Australian officials were working on Friday to extricate the bodies of three US firefighters from a plane that crashed in remote bushland, as dozens more arrived to help battle bushfires that have raged in the country's south-east for months.
Officials said it was still too early to speculate on the cause of the crash of the C-130 Hercules tanker plane on Thursday, killing its entire crew, just after it dumped a large load of retardant on a huge wildfire in a national park in New South Wales state.
The death toll from the bushfires rose to 33 on Friday after police found a body in a home completely destroyed by fire on the south coast of New South Wales state. The body has not yet been formally identified but it is believed to be of the 59-year-old male occupant, state police said in a statement.
The toll includes eight firefighters.
The fires have also killed millions of animals, razed thousands of homes and destroyed a land area about one-third the size of Germany since September.
About 250 firefighters from the United States and Canada have undertaken deployments in Australia since the start of the season.
A 41-strong US team arrived in Melbourne from the United States on Friday to help in eastern Victoria, the state's Country Fire Authority said.
While fire conditions eased in south-eastern Australia on Friday, Sydney was choking on a new smoke haze, blown in by a baking hot wind from the fires burning in the south of the state.
In New South Wales, firefighters were tackling 65 blazes with only one in the "watch and act" category, meaning there was no immediate threat. In Victoria state, all 37 fires were rated at the lowest level.

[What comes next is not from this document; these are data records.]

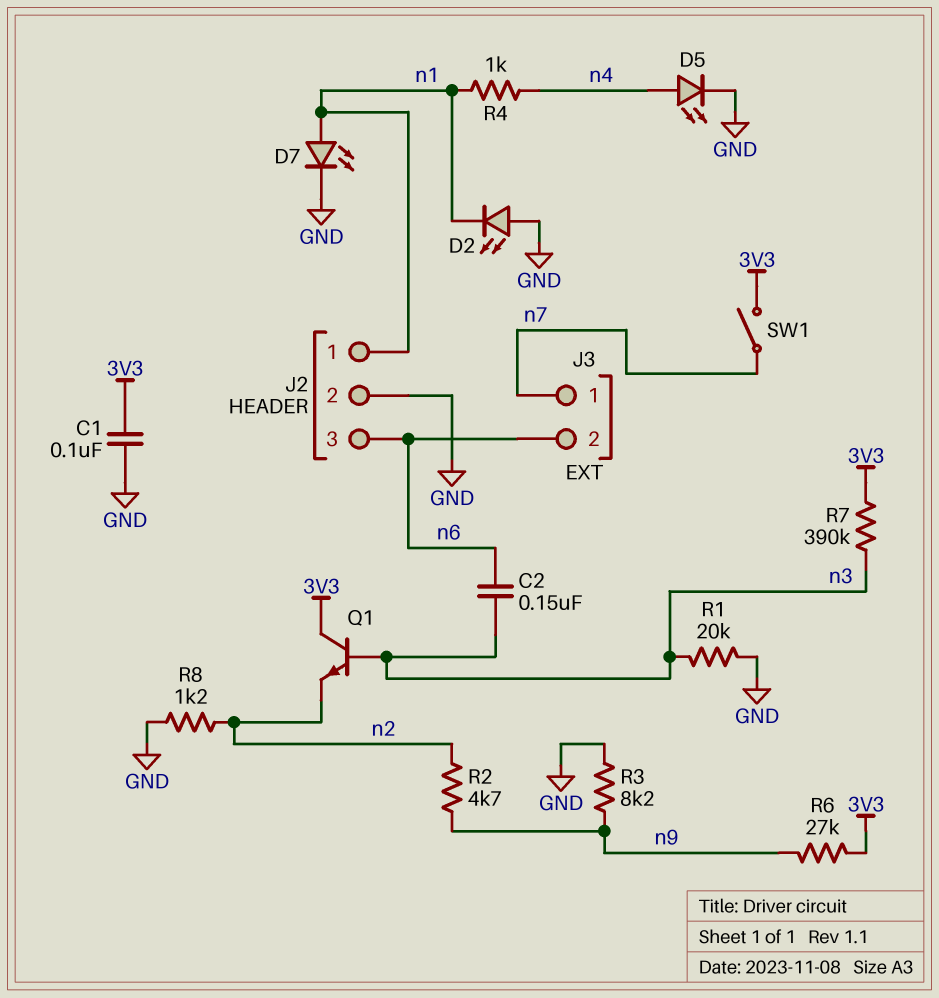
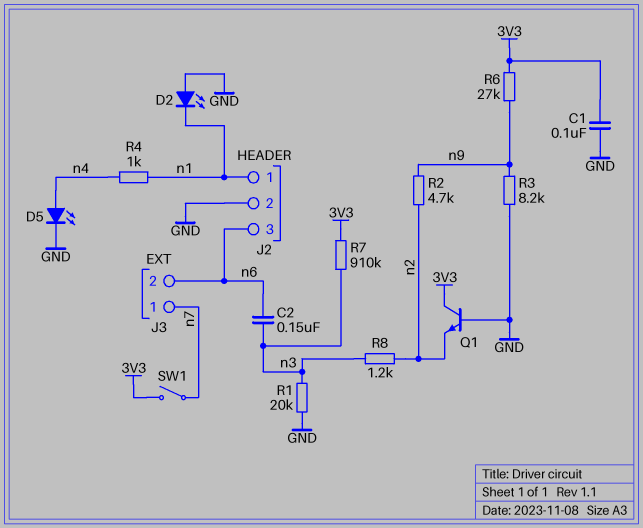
D7: LED (A n1, K GND) -> none
Q1: NPN (B n3, C 3V3, E n2) -> NPN (B GND, C 3V3, E n2)
R7: 390k (3V3, n3) -> 910k (3V3, n3)
R8: 1.2k (GND, n2) -> 1.2k (n2, n3)

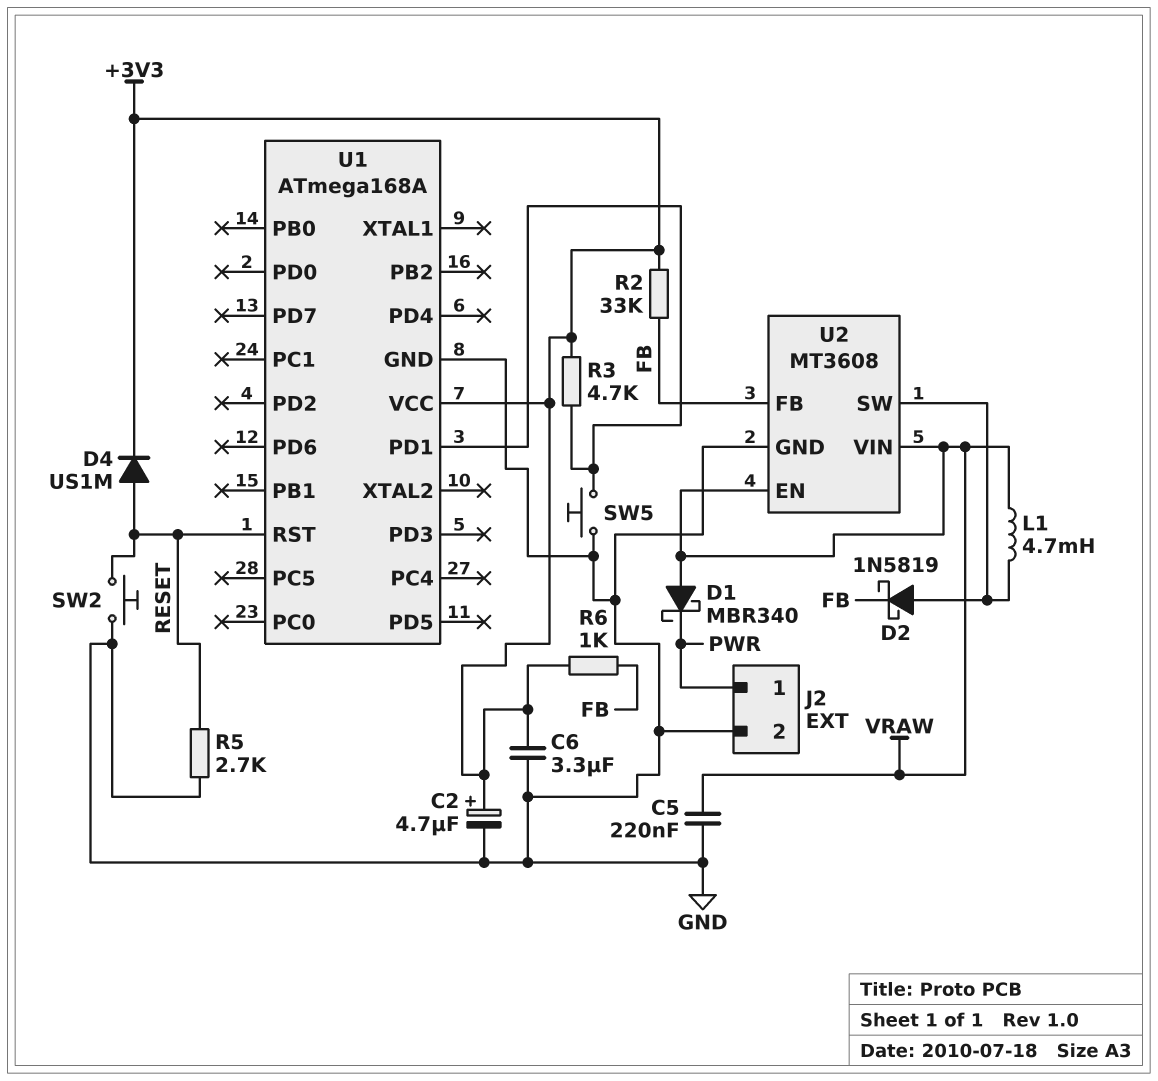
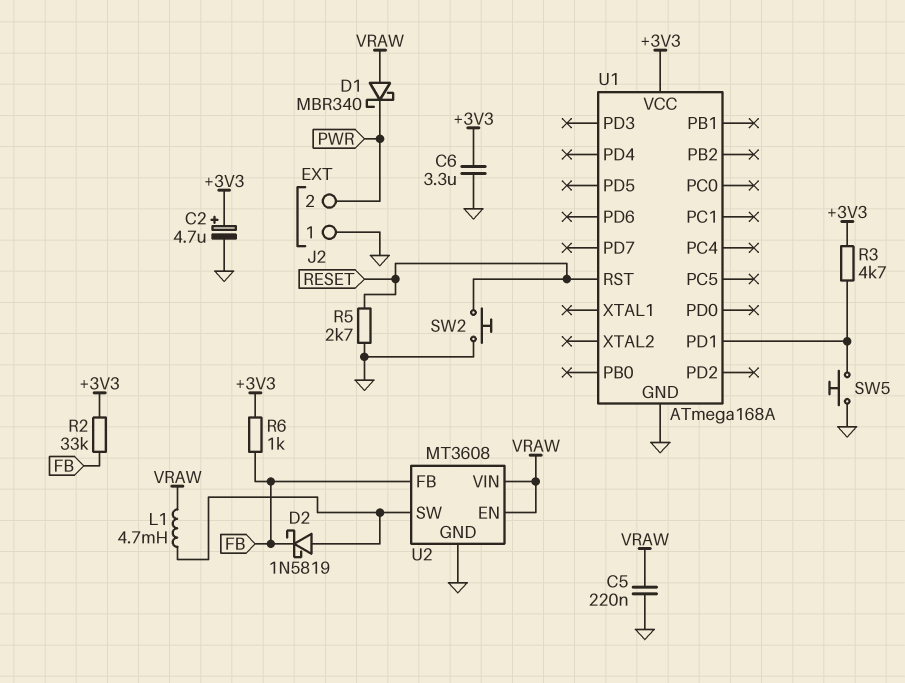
D4: diode US1M (A RESET, K +3V3) -> none
J2 pin 1: PWR -> GND
J2 pin 2: GND -> PWR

Coulson Aviation, the Canadian firm that owned the plane that crashed and employed its crew, revealed on Friday that all three were former US military members with extensive flight experience: Captain Ian H McBeth, 44; First Officer Paul Clyde Hudson, 42; and Flight Engineer Rick DeMorgan Jr, 43.
Firefighters in Australia held a minute's silence and flags on official buildings in New South Wales, where the plane crashed, were flown at half-mast as a mark of respect on Friday.
"We will forever be indebted to the enormous contribution and indeed the ultimate sacrifice that's been paid as a result of these extraordinary individuals doing a remarkable job," NSW Rural Fire Service Commissioner Shane Fitzsimmons said at a farewell near Sydney airport for 32 US firefighters who were returning home after weeks on duty on Australia.
Greg Hood, chief commissioner of the Australian Transport Safety Bureau (ATSB), which is leading the investigation into the crash, declined to speculate on the cause. "We are very much into the evidence gathering phase of the investigation," he told reporters.
However, he added that "we have nothing to suggest there was a systemic fault" when asked whether other aircraft in use were safe.
ATSB investigators had to be escorted to the one-kilometre-long crash site by firefighters on Friday and police were still in the process of securing the area, Mr Hood said. Little of the plane was intact and potential hazards included aviation fuel and unexploded pressurised canisters, he added.
Mr Hood said the ATSB expected to retrieve the plane's black box cockpit voice recorder, use a drone to map the site in 3D, analyse both air traffic control and the plane's data and review the weather at the time of the crash. "We understand there were several witnesses to the accident," he said. "We hope that some of the witness statements will actually be able to shed light on the sequence of events following the dropping of the retardant."
A team from Coulson Aviation was expected to arrive in Australia on Saturday, along with the aircraft history and maintenance records.
Coulson grounded its other large air tankers immediately after the crash but said on Friday they would be returning to work "in the very near future".
There have been two previous crashes involving C-130 Hercules aircraft while fighting wildfires. In a 2002 accident in California the wings of the aircraft folded upward, breaking off the plane before the fuselage rolled and hit the ground upside down, killing all three crew. In 2012, another C-130 crashed in South Dakota, killing four of the six crew, in an accident that was later determined to be weather-related.
"Unfortunately, aircraft are one of the riskiest parts of wildland firefighting," said Eric Kennedy, a disaster and emergency management expert at York University in Toronto, Canada.
Mr Kennedy said there many possible causes for Thursday's crash, but noted that a well-known risk in the C-130 fleet was metal fatigue-induced wing failure.
"Reduced visibility, high turbulence, and low flying can all be contributing risk factors for air tanker crashes," he said.